A riquíssima descrição de seu "intricado modus operandi, com o desenvolvimento de estratégias de negócios baseadas em relações de influência direta sobre o poder público com vistas a beneficiar-se, acomodar seus interesses e ampliar os lucros" contrasta com a inexistência de fatos que comprovem a existência ou formação de um "ideário da dispersão", por oposição a ideários alternativos, no âmbito da companhia, de seu corpo dirigente, de seus projetistas e de seus empreendimentos.Nenhum registro material é apresentado para demonstrar que essa empresa que fez de Barry Parker seu "lobista", tirando "proveito de sua fama internacional como arquiteto e sócio de Raymond Unwin [no projeto de Letchworth Garden City] para aproximar-se de funcionários da Prefeitura de São Paulo e influenciá-los no que se refere à realização de seus projetos urbanísticos", também "se apresenta como vertente do ideário de dispersão urbana que emergiu da crítica à cidade compacta e densa". Em que âmbito se deram essas discussões? Quais foram os seus protagonistas?

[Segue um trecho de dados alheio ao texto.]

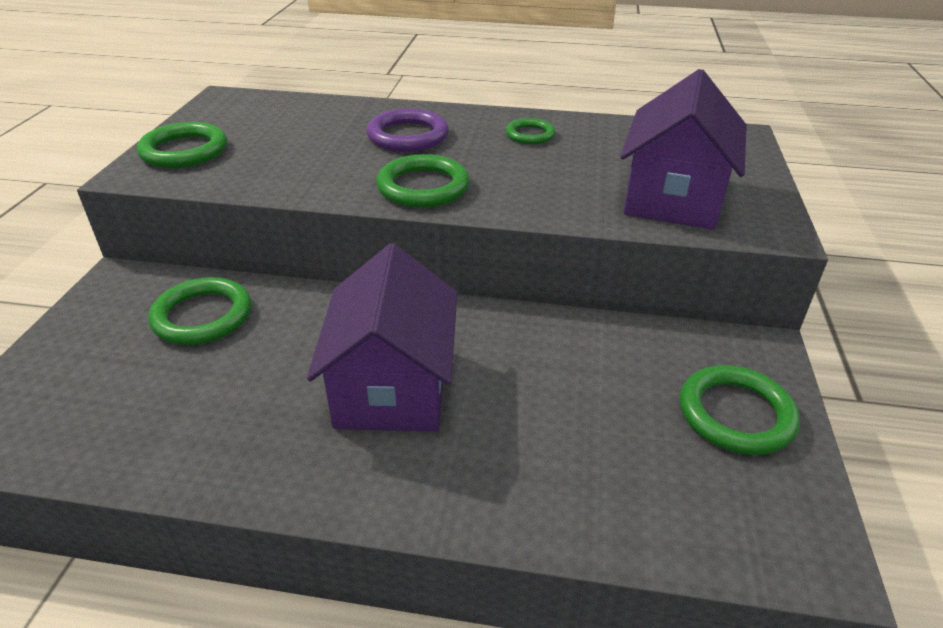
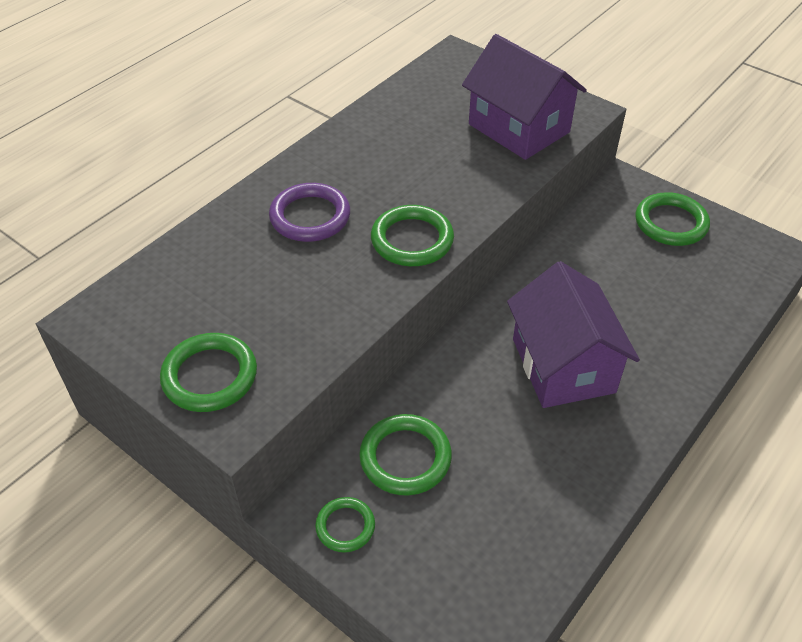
camera: 60 degrees left, 10 degrees up
purple house [307,243,457,432] -> purple house turned 45 degrees clockwise [507,261,640,408]
green ring [506,118,555,144] -> green ring moved to [315,497,375,552]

A síntese dessa ambiguidade é o parágrafo seguinte:
A atuação da City no início do século XX produziu uma expansão urbana bastante característica, voltada para as elites de São Paulo, reinterpretando o ideário da cidade-jardim para a realidade brasileira. A empresa foi definitiva na difusão desse ideário como proposta de urbanização, ainda que restrita à escala do bairro. E, mesmo nessa escala, apresentam-se princípios de dispersão urbana, especialmente no que tange aos padrões da urbanização residencial unifamiliar, de baixa densidade e de expansão da malha urbana. [7]
Não tenho dúvidas de que a migração, em inícios do século XX, de segmentos da sociedade paulistana para a periferia da capital foi alimentada, no que tange às expectativas dessas famílias, por um ideário mesclado de higienismo e elitismo: baixa densidade, ar puro, espaços verdes, privacidade. A todo processo social subjazem crenças, nas quais, em nosso caso, tem papel importante a fama internacional das cidades-jardim e dos subúrbios-jardim.

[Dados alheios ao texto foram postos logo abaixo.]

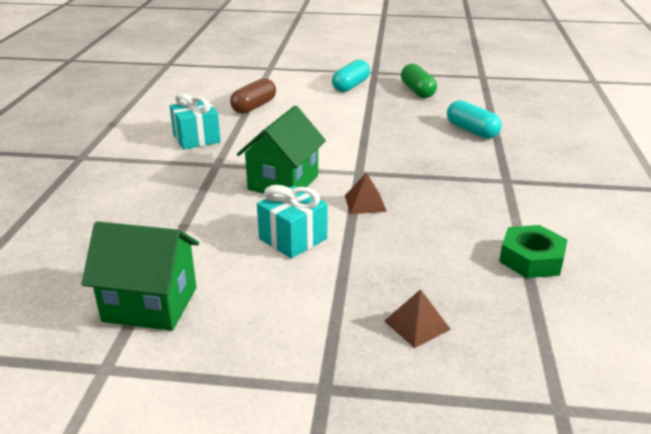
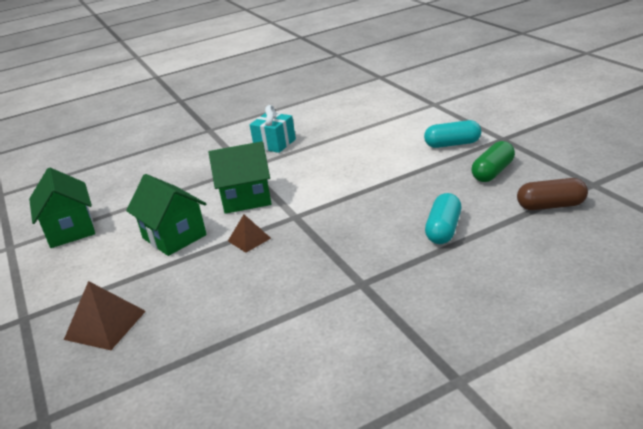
camera: 60 degrees right, 0 degrees up
brown capsule [230,78,276,114] -> brown capsule moved to [517,178,588,210]
turquoise gift [257,185,327,259] -> green house [126,174,207,256]
brown pyramid [384,289,451,348] -> brown pyramid [64,281,146,350], size x1.59
green nut [499,225,568,278] -> none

Mas as crenças não nascem de si mesmas, como revelações: a crença nas vantagens de morar num bairro-jardim tem um conjunto de pré-condições, a primeira delas a existência de capitais urbanizadores capazes de adquirir terras, loteá-las, urbanizá-las, financiar a aquisição de lotes e residências e, o que é decisivo para o negócio, propagandear as vantagens da vida suburbana. Esses capitais não são portadores de um ideário urbanístico de dispersão escolhido dentre outros ideários urbanísticos possíveis, nascidos nas universidades e na imaginação dos reformadores sociais, mas agentes econômicos catalisadores de um processo de dispersão impulsionado por uma combinação de circunstâncias socialmente dadas, alheias à vontade de cada agente individual e das distintas escolas de Urbanismo: crescimento demográfico, aumento da riqueza coletiva, provimento de serviços públicos e consequente expansão da área urbanizável, desejo de ascensão social espacialmente compartilhada, expectativa de construção do patrimônio familiar etc.

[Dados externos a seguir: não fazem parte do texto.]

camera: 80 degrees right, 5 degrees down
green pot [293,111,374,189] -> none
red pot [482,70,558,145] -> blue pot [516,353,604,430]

Longe de "reinterpretar o ideário da cidade-jardim para a realidade brasileira", a City recriou, para as condições de S. Paulo, o produto imobiliário subúrbio-jardim, objeto, na Inglaterra, de uma rumorosa ruptura de Unwin e Parker com a doutrina descentralizadora de Howard [6b]. O bairro-jardim paulistano foi a resposta das companhias urbanizadoras ao fato de que S. Paulo não tinha, àquela altura, escala nem estrutura de transporte que justificassem o conceito de "subúrbio-jardim". A cidade-jardim, por sua vez, não foi sequer cogitada pelo simples fato de que as famílias interessadas na aquisição de novas moradias periféricas estavam ainda obrigadas à viagem diária ao centro de negócios da capital.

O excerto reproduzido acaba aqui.